Finite element analysis of the influence of interphase on the thermal residual stress level and distribution of SiCp/6061Al composites

Abstract

ABSTRACT The influence of interphase on the level and distribution of thermal residual stress (TRS) in SiCp/6061Al composites was studied by using a three-dimensional (3D) interface-phase model. The thermal expansion coefficient and elastic modulus of interphase components were the main factors affecting the TRS level in SiCp/6061Al composites. The formed SiC-MgO-6061Al interphase has highly concentrated TRS, and the formed SiC-Si-6061Al interphase had the lowest TRS level. With the increase of interphase thickness, for most interphase components, the TRS in SiCp/6061Al composites showed a trend of first decreased and then increased. When the interphase thickness was 1.2 μm, it had the lowest TRS level.
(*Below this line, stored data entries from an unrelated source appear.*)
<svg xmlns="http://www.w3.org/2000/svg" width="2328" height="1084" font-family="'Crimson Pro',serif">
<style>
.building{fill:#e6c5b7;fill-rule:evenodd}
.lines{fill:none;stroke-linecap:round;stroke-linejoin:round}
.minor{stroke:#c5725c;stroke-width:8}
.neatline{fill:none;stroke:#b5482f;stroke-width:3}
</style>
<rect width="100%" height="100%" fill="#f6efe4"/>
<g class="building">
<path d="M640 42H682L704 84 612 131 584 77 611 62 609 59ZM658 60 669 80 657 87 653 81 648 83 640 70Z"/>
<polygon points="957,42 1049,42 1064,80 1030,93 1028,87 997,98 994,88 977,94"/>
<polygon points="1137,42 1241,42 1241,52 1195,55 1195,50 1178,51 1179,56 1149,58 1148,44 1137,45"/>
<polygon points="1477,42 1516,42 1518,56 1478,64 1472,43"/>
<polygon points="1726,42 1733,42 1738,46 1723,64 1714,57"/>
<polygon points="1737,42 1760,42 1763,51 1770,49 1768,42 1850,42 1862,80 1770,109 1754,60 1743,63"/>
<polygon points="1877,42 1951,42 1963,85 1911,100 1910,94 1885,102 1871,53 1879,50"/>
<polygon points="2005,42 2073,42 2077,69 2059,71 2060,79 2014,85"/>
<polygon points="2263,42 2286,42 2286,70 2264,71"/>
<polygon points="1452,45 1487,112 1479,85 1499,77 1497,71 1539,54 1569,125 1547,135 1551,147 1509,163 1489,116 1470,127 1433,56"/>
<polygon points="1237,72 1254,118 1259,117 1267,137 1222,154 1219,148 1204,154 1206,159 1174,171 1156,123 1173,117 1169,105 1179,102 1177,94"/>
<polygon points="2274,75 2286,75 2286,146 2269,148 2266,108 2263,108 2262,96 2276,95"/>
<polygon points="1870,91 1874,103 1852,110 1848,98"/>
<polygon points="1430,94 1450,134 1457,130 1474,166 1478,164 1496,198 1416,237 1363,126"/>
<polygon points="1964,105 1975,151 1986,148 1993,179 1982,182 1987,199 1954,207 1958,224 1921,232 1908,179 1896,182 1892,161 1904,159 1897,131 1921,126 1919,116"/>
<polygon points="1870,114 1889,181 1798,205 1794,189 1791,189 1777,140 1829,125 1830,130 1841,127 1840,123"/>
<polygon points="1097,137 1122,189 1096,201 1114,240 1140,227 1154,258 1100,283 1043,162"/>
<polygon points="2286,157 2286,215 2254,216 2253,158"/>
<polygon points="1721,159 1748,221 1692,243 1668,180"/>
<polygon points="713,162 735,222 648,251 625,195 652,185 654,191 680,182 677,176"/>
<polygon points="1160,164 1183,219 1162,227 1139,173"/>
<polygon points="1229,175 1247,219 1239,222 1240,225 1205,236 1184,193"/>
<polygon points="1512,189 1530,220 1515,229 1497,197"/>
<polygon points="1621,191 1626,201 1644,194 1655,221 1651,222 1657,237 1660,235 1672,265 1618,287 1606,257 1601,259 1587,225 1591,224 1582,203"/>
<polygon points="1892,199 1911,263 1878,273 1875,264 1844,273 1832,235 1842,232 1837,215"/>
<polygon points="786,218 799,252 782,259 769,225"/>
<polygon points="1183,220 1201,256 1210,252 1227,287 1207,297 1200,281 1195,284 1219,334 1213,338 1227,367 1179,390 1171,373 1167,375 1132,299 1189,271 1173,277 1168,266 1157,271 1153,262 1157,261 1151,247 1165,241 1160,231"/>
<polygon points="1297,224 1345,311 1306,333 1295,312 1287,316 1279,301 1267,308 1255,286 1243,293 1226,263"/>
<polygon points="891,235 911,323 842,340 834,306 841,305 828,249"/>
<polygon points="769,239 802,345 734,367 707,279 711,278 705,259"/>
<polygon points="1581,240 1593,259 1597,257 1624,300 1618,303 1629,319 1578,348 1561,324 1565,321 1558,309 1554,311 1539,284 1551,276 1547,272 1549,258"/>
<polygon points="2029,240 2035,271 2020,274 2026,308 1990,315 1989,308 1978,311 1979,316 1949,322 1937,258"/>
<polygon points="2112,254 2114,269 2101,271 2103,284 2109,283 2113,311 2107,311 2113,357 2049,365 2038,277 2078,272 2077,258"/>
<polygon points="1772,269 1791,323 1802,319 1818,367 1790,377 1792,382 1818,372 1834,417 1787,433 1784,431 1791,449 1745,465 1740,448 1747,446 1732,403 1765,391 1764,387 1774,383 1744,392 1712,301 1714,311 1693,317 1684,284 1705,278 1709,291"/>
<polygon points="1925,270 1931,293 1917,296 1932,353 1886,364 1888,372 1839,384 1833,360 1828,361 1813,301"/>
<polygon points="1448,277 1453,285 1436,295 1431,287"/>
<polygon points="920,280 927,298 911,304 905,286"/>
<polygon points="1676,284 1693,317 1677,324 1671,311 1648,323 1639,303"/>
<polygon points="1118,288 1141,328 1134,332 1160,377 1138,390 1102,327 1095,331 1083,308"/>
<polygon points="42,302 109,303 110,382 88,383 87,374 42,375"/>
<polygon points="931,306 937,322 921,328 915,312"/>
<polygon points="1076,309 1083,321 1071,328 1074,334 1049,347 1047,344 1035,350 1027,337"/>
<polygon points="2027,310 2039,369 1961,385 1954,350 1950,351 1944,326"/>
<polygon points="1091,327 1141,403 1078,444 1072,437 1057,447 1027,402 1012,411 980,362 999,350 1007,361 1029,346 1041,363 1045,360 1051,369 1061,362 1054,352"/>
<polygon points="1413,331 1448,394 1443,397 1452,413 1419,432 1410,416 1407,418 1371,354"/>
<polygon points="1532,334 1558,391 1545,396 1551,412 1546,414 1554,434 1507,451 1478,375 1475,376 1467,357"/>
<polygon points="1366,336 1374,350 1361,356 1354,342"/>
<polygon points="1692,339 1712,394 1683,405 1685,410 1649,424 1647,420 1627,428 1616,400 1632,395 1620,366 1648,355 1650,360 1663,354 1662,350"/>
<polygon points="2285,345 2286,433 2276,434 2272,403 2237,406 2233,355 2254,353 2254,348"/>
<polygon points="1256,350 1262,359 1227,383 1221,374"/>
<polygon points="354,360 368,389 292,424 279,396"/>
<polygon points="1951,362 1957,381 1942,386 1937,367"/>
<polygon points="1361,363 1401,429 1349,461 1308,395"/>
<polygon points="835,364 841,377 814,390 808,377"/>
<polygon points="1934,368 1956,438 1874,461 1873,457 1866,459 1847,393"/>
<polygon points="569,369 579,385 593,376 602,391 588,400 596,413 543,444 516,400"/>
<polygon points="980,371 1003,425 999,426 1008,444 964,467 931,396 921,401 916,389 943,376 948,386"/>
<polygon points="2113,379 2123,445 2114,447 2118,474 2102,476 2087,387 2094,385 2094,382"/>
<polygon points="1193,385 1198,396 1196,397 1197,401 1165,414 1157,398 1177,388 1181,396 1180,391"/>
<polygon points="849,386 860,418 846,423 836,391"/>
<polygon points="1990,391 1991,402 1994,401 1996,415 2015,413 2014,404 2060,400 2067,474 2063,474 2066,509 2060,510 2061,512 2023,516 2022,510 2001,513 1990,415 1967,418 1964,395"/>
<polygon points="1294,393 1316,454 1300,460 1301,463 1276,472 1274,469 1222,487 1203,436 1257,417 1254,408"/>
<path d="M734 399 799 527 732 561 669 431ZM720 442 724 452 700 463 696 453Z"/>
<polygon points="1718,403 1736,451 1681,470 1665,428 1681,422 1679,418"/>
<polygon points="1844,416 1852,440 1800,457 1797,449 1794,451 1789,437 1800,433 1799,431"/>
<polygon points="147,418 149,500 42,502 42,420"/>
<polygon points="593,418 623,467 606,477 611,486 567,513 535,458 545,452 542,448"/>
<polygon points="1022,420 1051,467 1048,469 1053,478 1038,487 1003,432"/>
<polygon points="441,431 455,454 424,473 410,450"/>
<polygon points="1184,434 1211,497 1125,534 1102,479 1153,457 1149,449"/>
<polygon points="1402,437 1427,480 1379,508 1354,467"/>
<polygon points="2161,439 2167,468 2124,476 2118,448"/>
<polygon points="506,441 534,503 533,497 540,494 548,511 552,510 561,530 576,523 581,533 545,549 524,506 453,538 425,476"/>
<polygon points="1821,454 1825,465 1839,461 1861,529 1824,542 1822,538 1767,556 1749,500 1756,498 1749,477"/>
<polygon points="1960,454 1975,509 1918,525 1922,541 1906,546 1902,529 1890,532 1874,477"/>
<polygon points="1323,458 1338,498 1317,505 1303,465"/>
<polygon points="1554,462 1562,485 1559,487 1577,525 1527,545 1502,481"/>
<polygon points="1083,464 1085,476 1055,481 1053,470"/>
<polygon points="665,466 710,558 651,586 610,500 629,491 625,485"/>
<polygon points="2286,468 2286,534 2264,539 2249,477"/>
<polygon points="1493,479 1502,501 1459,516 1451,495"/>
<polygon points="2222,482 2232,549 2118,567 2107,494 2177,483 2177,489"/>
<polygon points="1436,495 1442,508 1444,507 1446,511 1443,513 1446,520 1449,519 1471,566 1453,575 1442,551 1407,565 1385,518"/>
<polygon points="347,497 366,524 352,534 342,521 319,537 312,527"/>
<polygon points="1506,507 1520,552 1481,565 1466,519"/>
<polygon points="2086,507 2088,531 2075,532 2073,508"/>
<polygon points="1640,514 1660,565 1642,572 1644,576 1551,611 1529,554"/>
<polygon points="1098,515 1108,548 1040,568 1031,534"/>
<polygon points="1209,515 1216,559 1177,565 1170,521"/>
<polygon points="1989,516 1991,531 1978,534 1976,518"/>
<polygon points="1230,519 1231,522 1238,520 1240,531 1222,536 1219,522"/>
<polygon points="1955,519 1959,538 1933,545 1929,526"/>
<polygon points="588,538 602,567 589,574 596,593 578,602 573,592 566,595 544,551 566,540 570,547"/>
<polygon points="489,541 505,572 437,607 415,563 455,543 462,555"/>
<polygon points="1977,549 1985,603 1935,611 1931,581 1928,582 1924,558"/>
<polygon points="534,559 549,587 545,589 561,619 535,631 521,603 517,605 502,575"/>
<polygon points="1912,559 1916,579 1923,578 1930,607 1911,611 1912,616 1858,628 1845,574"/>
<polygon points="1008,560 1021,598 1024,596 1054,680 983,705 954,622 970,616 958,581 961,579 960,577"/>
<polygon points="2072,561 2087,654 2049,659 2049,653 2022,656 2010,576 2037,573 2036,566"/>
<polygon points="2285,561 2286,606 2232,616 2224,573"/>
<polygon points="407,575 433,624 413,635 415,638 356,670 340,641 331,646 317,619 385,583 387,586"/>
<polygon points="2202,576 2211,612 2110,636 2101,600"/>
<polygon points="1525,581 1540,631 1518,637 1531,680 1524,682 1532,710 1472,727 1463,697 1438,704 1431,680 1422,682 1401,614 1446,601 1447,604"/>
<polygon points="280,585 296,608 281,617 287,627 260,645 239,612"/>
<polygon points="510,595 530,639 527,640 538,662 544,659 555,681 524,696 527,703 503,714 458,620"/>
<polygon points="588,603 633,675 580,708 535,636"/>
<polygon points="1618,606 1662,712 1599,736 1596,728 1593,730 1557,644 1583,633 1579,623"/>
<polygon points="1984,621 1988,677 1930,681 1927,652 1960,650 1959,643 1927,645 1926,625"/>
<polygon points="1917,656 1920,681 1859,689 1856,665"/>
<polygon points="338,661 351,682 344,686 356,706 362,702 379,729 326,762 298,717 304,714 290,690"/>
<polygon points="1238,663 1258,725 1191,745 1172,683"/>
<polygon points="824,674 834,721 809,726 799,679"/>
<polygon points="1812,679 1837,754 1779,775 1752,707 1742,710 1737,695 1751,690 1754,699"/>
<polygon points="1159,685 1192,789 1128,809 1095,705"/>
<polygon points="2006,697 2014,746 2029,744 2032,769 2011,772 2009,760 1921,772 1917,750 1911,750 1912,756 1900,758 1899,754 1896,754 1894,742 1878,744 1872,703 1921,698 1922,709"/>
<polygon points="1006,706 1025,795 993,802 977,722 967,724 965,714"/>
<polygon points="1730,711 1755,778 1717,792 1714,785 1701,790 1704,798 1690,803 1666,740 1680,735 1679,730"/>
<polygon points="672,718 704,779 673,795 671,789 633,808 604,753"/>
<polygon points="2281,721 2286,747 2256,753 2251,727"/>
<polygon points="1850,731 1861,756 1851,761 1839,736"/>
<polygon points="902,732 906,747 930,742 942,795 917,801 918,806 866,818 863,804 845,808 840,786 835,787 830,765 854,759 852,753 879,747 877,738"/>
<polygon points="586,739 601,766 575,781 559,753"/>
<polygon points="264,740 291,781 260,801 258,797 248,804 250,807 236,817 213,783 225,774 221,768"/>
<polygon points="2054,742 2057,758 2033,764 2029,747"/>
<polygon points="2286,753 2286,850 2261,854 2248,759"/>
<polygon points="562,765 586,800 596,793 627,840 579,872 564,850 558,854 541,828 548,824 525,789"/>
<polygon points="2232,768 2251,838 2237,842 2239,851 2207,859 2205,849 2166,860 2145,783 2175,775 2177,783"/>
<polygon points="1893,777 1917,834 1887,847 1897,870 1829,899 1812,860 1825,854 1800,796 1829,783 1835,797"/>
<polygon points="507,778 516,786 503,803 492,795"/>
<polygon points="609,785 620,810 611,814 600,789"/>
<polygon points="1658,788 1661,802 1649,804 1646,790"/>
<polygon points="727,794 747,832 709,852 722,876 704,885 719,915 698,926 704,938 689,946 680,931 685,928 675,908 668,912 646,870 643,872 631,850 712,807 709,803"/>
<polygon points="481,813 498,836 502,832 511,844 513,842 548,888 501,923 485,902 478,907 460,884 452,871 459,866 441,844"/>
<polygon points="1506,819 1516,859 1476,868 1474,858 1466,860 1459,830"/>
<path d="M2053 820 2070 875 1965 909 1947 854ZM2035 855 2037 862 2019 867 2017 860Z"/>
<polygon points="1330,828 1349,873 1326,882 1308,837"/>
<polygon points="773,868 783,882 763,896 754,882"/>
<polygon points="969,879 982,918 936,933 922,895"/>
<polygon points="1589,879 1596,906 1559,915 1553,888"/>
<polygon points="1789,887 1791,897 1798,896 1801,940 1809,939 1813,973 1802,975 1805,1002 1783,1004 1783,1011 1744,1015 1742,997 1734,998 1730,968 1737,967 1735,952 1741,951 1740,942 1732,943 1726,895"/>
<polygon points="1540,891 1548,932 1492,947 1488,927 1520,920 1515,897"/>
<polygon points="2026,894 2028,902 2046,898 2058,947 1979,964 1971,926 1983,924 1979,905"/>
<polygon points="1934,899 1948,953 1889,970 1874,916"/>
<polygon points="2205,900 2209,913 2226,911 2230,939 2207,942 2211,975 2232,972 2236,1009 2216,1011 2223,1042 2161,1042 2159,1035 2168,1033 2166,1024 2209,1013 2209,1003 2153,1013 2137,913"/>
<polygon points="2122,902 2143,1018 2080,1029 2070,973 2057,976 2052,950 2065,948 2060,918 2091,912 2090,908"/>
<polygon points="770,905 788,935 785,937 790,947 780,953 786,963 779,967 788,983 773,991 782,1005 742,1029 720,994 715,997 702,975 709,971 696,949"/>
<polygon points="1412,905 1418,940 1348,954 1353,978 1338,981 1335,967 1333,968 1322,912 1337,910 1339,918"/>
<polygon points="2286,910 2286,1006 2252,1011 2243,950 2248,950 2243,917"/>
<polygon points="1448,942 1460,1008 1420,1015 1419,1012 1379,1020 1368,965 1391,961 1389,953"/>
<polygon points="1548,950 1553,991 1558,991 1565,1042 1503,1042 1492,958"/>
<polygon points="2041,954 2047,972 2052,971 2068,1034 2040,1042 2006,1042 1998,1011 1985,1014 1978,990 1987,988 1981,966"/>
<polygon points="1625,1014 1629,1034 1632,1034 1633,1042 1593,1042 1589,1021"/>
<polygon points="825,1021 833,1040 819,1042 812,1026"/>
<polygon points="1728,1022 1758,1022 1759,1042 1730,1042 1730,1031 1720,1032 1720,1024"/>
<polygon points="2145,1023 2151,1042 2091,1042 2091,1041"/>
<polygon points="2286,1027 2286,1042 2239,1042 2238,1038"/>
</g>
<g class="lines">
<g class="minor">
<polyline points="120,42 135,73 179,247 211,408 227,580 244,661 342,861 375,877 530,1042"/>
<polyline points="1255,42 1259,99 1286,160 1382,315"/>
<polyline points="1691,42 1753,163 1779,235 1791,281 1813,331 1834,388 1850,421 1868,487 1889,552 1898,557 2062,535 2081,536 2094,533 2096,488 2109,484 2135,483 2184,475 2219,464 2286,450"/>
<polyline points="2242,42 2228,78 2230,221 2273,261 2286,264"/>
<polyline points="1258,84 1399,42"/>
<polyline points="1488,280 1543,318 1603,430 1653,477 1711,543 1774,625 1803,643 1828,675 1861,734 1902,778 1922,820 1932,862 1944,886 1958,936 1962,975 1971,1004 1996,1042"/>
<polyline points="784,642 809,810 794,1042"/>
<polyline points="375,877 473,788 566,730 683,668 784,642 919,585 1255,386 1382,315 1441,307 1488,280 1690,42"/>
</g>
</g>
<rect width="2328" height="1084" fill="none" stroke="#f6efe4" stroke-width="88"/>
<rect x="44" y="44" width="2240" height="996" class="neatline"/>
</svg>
When the SiC particle aspect ratio was large, the TRS was mainly concentrated in the sharp corner region jointly formed by the reinforcement and interphase. As the SiC particle aspect ratio decreased, the sharp corners of interphase become passivated, the level of TRS in the reinforcement and interphase of SiCp/6061Al composites also gradually decreased. The research results were based on the 3D interface-phase model and generally consistent with the actual experimental analysis.